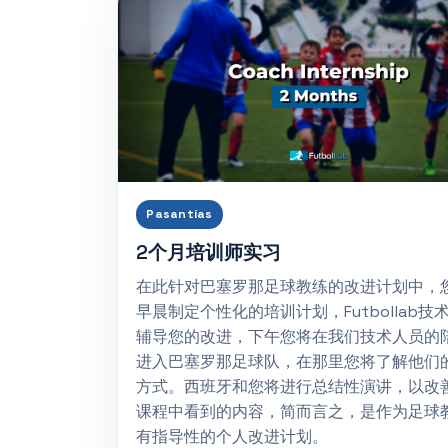
Pasantías
2个月培训师实习
在此针对巴塞罗那足球教练的改进计划中，
早晨制定个性化的培训计划，Futbollab技
辅导您的改进，下午您将在我们技术人员的
进入巴塞罗那足球队，在那里您将了解他们
方式。西班牙和您将进行总结性演讲，以改
课程中看到的内容，简而言之，是作为足球
有指导性的个人改进计划。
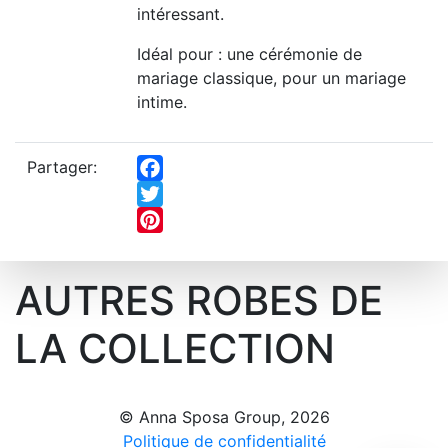
intéressant.
Idéal pour : une cérémonie de
mariage classique, pour un mariage
intime.
Partager:
Facebook
Twitter
Pinterest
AUTRES ROBES DE
LA COLLECTION
© Anna Sposa Group, 2026
Politique de confidentialité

- YOUR ASSIGNMENT
Copy the text of all the rows above line for line, without changing anything. Leave out the pictures.

- OUTPUT OF THE TASK
Pasantías
2个月培训师实习
在此针对巴塞罗那足球教练的改进计划中，
早晨制定个性化的培训计划，Futbollab技
辅导您的改进，下午您将在我们技术人员的
进入巴塞罗那足球队，在那里您将了解他们
方式。西班牙和您将进行总结性演讲，以改
课程中看到的内容，简而言之，是作为足球
有指导性的个人改进计划。
intéressant.
Idéal pour : une cérémonie de
mariage classique, pour un mariage
intime.
Partager:
Facebook
Twitter
Pinterest
AUTRES ROBES DE
LA COLLECTION
© Anna Sposa Group, 2026
Politique de confidentialité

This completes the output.